■ **TASK BRIEF**
Pull out every line in the rows below that contains the word "face".

***** SUPPLIED INFORMATION

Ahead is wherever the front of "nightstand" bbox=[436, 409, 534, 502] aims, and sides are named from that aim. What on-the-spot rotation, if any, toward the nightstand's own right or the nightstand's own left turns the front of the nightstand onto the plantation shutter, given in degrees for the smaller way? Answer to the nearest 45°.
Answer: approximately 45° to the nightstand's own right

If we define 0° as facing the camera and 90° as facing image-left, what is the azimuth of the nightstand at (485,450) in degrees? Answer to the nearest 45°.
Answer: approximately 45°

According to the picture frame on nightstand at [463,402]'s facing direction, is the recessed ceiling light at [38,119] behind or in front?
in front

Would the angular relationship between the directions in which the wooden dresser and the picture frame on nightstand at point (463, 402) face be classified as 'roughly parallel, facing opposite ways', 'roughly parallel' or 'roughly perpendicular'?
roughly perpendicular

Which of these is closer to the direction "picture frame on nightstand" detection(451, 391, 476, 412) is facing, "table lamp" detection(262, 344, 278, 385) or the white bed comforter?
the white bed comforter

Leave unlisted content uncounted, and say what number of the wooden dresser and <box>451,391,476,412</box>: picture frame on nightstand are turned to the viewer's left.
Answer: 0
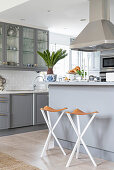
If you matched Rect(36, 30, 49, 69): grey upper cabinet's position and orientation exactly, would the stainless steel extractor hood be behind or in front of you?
in front

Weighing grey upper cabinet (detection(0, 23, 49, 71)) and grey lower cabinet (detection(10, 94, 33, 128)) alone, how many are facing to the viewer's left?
0

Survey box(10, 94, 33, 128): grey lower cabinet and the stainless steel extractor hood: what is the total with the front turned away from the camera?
0

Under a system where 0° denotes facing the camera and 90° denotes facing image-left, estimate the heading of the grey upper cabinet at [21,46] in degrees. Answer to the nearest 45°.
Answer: approximately 315°

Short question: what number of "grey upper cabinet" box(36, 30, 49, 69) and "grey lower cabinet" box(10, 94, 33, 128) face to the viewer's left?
0
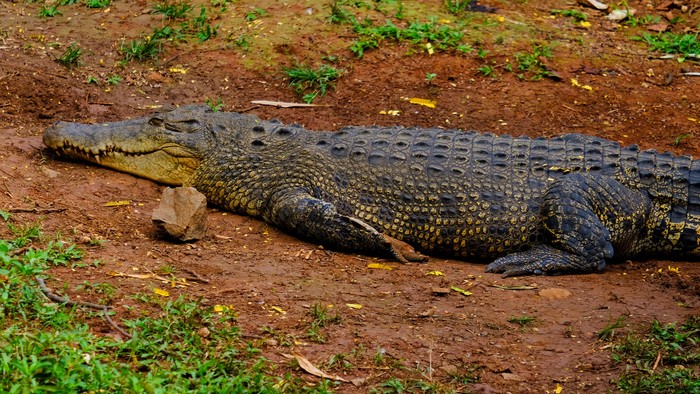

**********

■ **TASK ANSWER**
Would the angular relationship between the directions in which the wooden dresser and the picture frame on nightstand at point (463, 402) face be classified as 'roughly parallel, facing opposite ways', 'roughly parallel' or 'roughly perpendicular'?
Short question: what number of "grey upper cabinet" box(36, 30, 49, 69) and "grey lower cabinet" box(10, 94, 33, 128) face to the viewer's left?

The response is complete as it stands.